Custom baseball bats normally take at least a week to make. But when Boston Red Sox outfielder Jonny Gomes called with a special order, Ocean City bat maker Gregg Balin was ready to drop anything to help out.
Gomes wanted to do something special to help the families of victims of the Boston Marathon bombings.
He ordered four of his normal 34-inch rock maple bats supplied by Balin’s Victus Sports, which turns the bats on lathes at a 6,000-square-foot facility in Blackwood, Gloucester County. But Gomes also wanted the inscription “Boston Strong” and the names of the three victims of the terrorist bombings etched in the wood, plus the name of MIT police officer Sean Collier, who was shot and killed.

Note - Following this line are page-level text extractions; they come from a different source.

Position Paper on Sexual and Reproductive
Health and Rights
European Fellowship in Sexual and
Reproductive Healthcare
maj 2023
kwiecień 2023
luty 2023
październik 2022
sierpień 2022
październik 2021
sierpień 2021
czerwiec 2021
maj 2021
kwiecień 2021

The order came in on Friday morning. Balin said custom orders normally take seven to 10 days.
“We stopped what we were doing and all emphasis went into getting that done and getting to FedEx to get them out. He called Friday. We shipped Friday at 5 p.m. He got the bats Saturday at 10 a.m. They were in his hands in 16 to 18 hours,” said Balin, 60, a Bridgeton native who lives in Ocean City in a bayfront home.
The bats were used in Sunday’s doubleheader against the Kansas City Royals, signed by the entire Red Sox team, and then auctioned off to help the families of victims.
Major League baseball kicked in $500,000, the Red Sox $100,000 and Fenway Park fans $46,500. There were many smaller efforts to raise money.
The story has been picked up as far away as Los Angeles and that can only help Victus Sports, which has been turning bats for less than two years but has about a dozen Major League customers and close to 100 in the minor leagues, where it has been concentrating efforts.
“Gomes is a regular customer and a very patriotic guy. It’s a good story. We’re glad to be part of making that happen,” Balin said.
Balin, a retired developer and contractor, has played amateur baseball for years. He’s the player/coach of the two Victus Sports teams that compete in Ocean City in the New Jersey Independent Baseball League, or NJIBL, a Sunday morning league for players 25 and older and a Wednesday night league for players 35 and older.
He was at a tournament a few years ago when owners of a fledgling Pennsylvania bat company, Jared Smith and Ryan Engroff, asked him to try one of their bats. He liked the bats so much he bought in with Smith and Engroff, becoming the majority shareholder and chief executive officer. They changed the name of the company and moved it to southern New Jersey.
“The predecessor company was struggling in Pennsylvania. They lacked the money and the management to take it to the next level,” Balin said.
The company is now swamped with orders and has gone from four to nine workers. Balin said he went from “complete retirement” to working harder than ever — though he still finds time to play plenty of baseball, often with Smith and Engroff depending on how much work there is to do.
Philadelphia Phillie Laynce Nix, another Victus customer, was so impressed with the Boston Strong bat that he ordered a similar one to help victims of a fertilizer plant explosion in his home state of Texas. Nix is from Houston.
Nix always orders ash, and the bat will be delivered to him on Thursday.
“Nix wants the bats to say West Texas on it. All the Phillies will sign it and they will auction it off,” Balin said.